High Preoperative Plasma Neopterin Predicts Delirium after Cardiac Surgery in Older Adults
OBJECTIVES:
To examine the association between plasma levels of pterins and amino acids and postoperative delirium.
DESIGN:
Prospective cohort study.
SETTING:
Cardiothoracic service in an university hospital in Rotterdam, the Netherlands.
PARTICIPANTS:
One hundred twenty-five individuals aged 70 and older undergoing elective cardiac surgery.
MEASUREMENTS:
Plasma pterins and amino acids were measured pre- and postoperatively. Using multiple logistic regression analyses, the associations between pterins and amino acid levels and postoperative delirium were examined in relation to age, sex, comorbidity, cognitive functioning (Mini-Mental State Examination (MMSE) score), and cardiac risk factors.
RESULTS:
Delirium incidence in the main study group was 31.3%. The preoperative measures associated with delirium were neopterin (odds ratio (OR) = 1.05, P = .009); MMSE score less than 28 (OR = 4.39, P = .001); European System for Cardiac Operative Risk Evaluation score greater than 6 (OR = 2.84, P = .03); and combined coronary artery bypass graft (CABG) and aortic, mitral, or tricuspid valve surgery (OR = 4.32, P = .01).

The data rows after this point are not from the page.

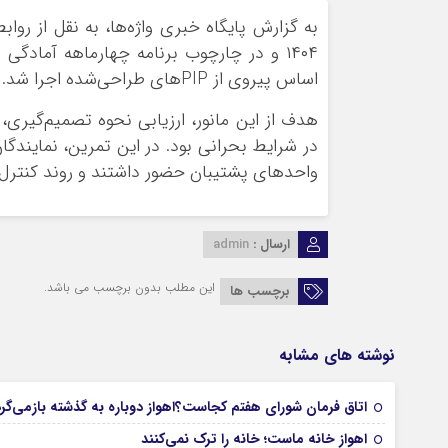
۱۴۰۴ و در چارچوب برنامه چهارماهه آمادگ
اساس پیروی از PIPهای طراحی‌شده اجرا شد.
هدف از این مانور، ارزیابی نحوه تصمیم‌گیری
واحدهای پشتیبان حضور داشتند و روند کنترل ح
ارسال :
admin
این مطلب بدون برچسب می باشد.
برچسب ها
نوشته های مشابه
اتاق فرمان شورای هفتم کجاست؟اهواز دوباره به گذشته بازمی‌گر
اهواز خانه ماست؛ خانه را ترک نمی‌کنند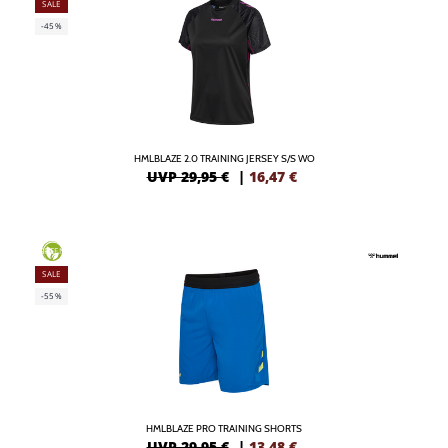
SALE
-45%
HMLBLAZE 2.0 TRAINING JERSEY S/S WO
UVP 29,95 €
|
16,47
€
GREEN
SALE
-55%
HMLBLAZE PRO TRAINING SHORTS
UVP 29,95 €
|
13,48
€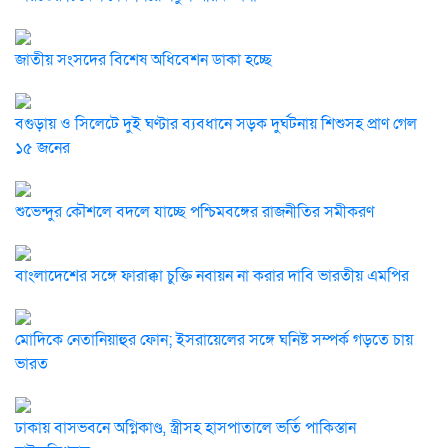
জাতীয় সংসদের বিশেষ অধিবেশন ডাকা হচ্ছে
বগুড়ায় ও সিলেটে দুই ঘণ্টার ব্যবধানে সড়ক দুর্ঘটনায় শিশুসহ প্রাণ গেল
১৫ জনের
শুভেন্দুর কৌশলে বদলে যাচ্ছে পশ্চিমবঙ্গের রাজনীতির সমীকরণ
বাংলাদেশের সঙ্গে ফারাক্কা চুক্তি নবায়ন না করার দাবি ভারতীয় এমপির
মোদিকে নেতানিয়াহুর ফোন; ইসরায়েলের সঙ্গে ঘনিষ্ট সম্পর্ক গড়তে চায়
ভারত
ঢাকায় বাসভবনে অগ্নিকাণ্ড, স্ত্রীসহ হাসপাতালে ভর্তি পাকিস্তান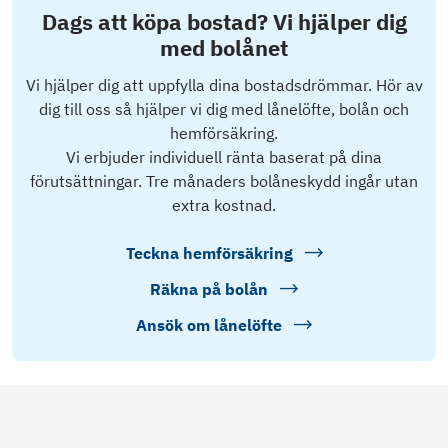
Dags att köpa bostad? Vi hjälper dig
med bolånet
Vi hjälper dig att uppfylla dina bostadsdrömmar. Hör av
dig till oss så hjälper vi dig med lånelöfte, bolån och
hemförsäkring.
Vi erbjuder individuell ränta baserat på dina
förutsättningar. Tre månaders bolåneskydd ingår utan
extra kostnad.
Teckna hemförsäkring
Räkna på bolån
Ansök om lånelöfte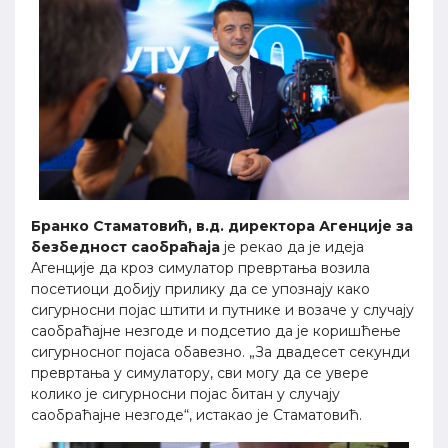
Бранко Стаматовић, в.д. директора Агенције за
безбедност саобраћаја
је рекао да је идеја
Агенције да кроз симулатор превртања возила
посетиоци добију прилику да се упознају како
сигурносни појас штити и путнике и возаче у случају
саобраћајне незгоде и подсетио да је коришћење
сигурносног појаса обавезно. „За двадесет секунди
превртања у симулатору, сви могу да се увере
колико је сигурносни појас битан у случају
саобраћајне незгоде“, истакао је Стаматовић.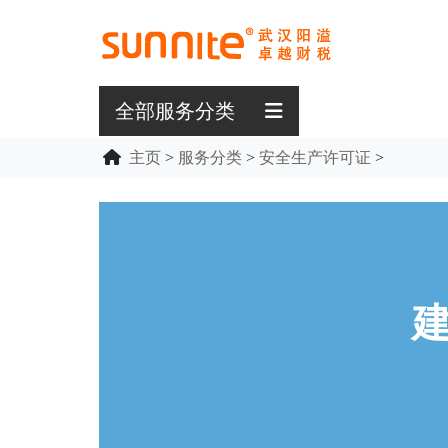
全部服务分类
主页
>
服务分类
>
安全生产许可证
>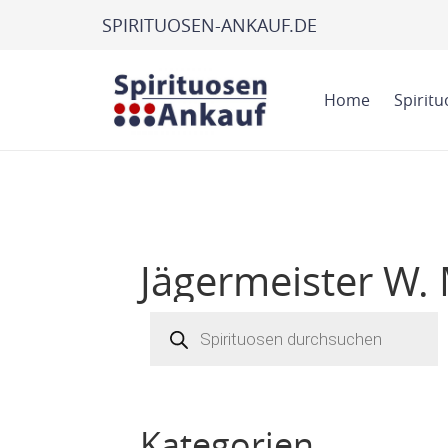
SPIRITUOSEN-ANKAUF.DE
Home
Spirit
Jägermeister W.
Products
search
Kategorien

Postoperative measures associated with delirium were neopterin (OR = 3.84, P = .02), homovanillic acid (HVA, OR = 1.01, P = .04), and preoperative MMSE score less than 28 (OR = 3.32, P = .008).
CONCLUSION:
Preoperatively high neopterin levels predicted delirium after cardiac surgery in older adults, in addition to the well-known risk factors of poor cognitive function, high cardio-surgical risk, and combined CABG and valve surgery. Postoperative neopterin and HVA levels were also found to be associated with delirium, together with preoperative cognitive functioning. Plasma neopterin may be a candidate biomarker for delirium after cardiac surgery in these older adults.